Although prolonged infra-His conduction time in bifascicular block is suspected of denoting trifascicular disease, adquate documentation is lacking concerning the correlation between lengthened His-Q interval (H-Q) and the risk of development of complete heart block (CHB). H-Q in conducted sinus beats in patients with bifascicular block associated with Mobitz II or intermittent CHB represents the approximation of maximal H-Q prolongation prior to onset of trifascicular block. To assess this relationship between prolongation of H-Q and trifascicular block, His bundle electrocardiography (HBE) was performed in 50 patients with chronic bifascicular block exhibiting Mobitz II block or transient CHB. Mobitz II or episodic CHB was shown in all patients: within two days prior to HBE in 45/50 patients; in 39/50 patients during HBE; and following HBE in five patients. In 49/50 patients H-Q was prolonged (greater than 55 msec) and in 47 this interval was substantially lengthened (65 msec or greater). Since marked H-Q prolongation in conducted sinus beats was documented in nearly all patients with bifascicular block associated with intermittent complete trifascicular block, we conclude that a considerably lengthened H-Q interval in bifascicular block is not only a usual prerequisite but strong evidence, for impending complete heart block.
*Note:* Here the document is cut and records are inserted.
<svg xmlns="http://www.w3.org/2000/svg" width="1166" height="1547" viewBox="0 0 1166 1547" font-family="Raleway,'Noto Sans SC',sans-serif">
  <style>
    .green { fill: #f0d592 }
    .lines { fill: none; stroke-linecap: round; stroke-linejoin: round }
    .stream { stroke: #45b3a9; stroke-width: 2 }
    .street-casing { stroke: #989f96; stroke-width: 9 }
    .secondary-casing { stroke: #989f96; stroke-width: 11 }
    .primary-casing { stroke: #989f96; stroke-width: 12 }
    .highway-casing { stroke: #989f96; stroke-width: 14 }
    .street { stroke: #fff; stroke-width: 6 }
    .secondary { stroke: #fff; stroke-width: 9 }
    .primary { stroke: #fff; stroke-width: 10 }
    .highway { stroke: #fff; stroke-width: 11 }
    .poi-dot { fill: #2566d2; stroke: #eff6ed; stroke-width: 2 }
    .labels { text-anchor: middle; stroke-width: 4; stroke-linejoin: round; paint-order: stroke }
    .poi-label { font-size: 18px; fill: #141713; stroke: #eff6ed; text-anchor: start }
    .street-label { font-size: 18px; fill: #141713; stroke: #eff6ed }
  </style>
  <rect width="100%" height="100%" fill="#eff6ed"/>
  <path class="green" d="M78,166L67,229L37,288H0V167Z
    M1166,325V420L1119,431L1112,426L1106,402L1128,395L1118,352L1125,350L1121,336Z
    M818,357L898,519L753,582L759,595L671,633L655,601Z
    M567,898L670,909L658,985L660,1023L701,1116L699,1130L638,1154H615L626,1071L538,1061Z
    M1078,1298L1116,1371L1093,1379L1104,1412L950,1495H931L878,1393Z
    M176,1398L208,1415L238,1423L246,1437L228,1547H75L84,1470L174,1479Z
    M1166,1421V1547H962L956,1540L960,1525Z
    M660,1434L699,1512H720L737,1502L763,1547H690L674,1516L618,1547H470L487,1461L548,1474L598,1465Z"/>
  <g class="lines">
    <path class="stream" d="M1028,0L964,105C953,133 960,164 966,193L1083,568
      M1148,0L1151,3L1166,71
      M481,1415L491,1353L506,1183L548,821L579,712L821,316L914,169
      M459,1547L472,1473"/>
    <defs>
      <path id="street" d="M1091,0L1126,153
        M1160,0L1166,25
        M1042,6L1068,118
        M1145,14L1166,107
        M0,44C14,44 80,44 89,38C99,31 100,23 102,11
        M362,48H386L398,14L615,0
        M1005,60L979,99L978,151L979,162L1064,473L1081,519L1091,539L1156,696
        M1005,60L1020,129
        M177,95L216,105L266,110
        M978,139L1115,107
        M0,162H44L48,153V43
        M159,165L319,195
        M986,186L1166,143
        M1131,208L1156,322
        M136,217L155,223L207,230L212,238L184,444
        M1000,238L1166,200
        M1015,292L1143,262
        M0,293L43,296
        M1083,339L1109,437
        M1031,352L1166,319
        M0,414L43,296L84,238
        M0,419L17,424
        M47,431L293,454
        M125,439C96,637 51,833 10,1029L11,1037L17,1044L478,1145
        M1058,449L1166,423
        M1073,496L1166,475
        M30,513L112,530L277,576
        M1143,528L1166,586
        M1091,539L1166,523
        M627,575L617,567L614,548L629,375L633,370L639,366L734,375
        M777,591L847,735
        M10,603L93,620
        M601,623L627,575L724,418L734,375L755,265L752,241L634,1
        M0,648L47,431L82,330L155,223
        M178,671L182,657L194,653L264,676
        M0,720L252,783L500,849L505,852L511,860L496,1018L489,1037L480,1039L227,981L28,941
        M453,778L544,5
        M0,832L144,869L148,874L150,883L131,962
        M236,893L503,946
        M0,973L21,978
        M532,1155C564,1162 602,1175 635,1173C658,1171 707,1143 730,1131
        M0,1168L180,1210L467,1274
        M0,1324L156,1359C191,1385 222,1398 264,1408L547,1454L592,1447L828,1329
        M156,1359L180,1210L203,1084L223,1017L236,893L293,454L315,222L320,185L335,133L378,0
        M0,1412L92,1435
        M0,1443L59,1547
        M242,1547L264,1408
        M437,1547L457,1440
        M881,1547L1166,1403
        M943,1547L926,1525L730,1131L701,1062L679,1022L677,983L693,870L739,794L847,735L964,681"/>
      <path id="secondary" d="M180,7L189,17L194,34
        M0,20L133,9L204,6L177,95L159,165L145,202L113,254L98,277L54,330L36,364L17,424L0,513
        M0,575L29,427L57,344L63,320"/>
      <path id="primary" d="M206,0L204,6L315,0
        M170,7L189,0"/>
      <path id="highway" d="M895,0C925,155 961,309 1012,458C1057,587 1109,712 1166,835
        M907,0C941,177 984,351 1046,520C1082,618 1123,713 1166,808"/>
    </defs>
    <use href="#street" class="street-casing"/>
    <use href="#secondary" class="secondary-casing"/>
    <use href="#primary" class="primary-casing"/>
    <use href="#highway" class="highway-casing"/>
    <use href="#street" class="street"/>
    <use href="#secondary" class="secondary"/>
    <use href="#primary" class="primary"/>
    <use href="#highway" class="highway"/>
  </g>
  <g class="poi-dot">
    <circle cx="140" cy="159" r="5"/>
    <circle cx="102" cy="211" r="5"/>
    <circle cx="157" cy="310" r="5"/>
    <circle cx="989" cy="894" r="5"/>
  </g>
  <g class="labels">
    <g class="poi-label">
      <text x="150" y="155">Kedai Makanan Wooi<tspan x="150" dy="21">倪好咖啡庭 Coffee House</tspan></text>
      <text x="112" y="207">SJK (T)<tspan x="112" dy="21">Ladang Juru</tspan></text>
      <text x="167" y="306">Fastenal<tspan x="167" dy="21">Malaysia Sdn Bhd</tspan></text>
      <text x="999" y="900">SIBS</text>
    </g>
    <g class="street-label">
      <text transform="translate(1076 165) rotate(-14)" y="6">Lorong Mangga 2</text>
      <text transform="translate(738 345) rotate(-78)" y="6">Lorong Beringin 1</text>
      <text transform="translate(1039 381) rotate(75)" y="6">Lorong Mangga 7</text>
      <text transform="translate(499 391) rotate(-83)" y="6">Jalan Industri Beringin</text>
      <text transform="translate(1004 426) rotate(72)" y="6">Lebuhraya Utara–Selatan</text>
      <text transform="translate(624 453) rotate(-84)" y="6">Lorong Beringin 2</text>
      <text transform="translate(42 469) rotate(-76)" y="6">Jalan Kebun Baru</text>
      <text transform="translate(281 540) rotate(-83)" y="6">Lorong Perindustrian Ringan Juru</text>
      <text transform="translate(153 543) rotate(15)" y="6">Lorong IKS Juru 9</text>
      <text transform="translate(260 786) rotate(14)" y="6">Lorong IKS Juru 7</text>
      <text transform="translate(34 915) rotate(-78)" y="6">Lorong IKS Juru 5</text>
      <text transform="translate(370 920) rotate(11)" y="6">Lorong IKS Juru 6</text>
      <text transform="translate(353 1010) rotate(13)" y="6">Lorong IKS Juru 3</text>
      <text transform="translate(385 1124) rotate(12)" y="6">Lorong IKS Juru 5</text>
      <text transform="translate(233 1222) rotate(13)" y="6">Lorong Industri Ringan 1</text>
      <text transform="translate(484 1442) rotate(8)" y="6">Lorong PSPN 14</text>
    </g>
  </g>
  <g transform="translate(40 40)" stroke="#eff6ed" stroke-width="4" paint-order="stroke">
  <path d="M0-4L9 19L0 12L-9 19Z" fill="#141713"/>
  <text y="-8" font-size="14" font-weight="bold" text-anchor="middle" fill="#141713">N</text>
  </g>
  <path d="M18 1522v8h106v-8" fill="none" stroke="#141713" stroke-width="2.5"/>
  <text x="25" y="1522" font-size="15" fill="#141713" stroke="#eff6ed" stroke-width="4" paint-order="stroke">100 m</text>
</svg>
尽管双分支阻滞时希氏束下传导时间延长被怀疑提示三分支病变,但关于希氏束至QRS波起始点间期(H-Q)延长与发生完全性心脏传导阻滞(CHB)风险之间的相关性,目前仍缺乏充分的记录。双分支阻滞合并莫氏Ⅱ型或间歇性CHB患者窦性心搏的H-Q间期代表三分支阻滞发作前H-Q间期最大延长的近似值。为评估H-Q间期延长与三分支阻滞之间的这种关系,我们对50例表现为莫氏Ⅱ型阻滞或短暂性CHB的慢性双分支阻滞患者进行了希氏束心电图(HBE)检查。所有患者均表现为莫氏Ⅱ型或发作性CHB:45/50例患者在HBE检查前两天出现;39/50例患者在HBE检查期间出现;5例患者在HBE检查后出现。49/50例患者的H-Q间期延长(大于55毫秒),其中47例该间期显著延长(65毫秒或更长)。由于几乎所有双分支阻滞合并间歇性完全性三分支阻滞的患者均记录到窦性心搏时H-Q间期明显延长,我们得出结论,双分支阻滞时H-Q间期显著延长不仅是即将发生完全性心脏传导阻滞的常见先决条件,而且是有力证据。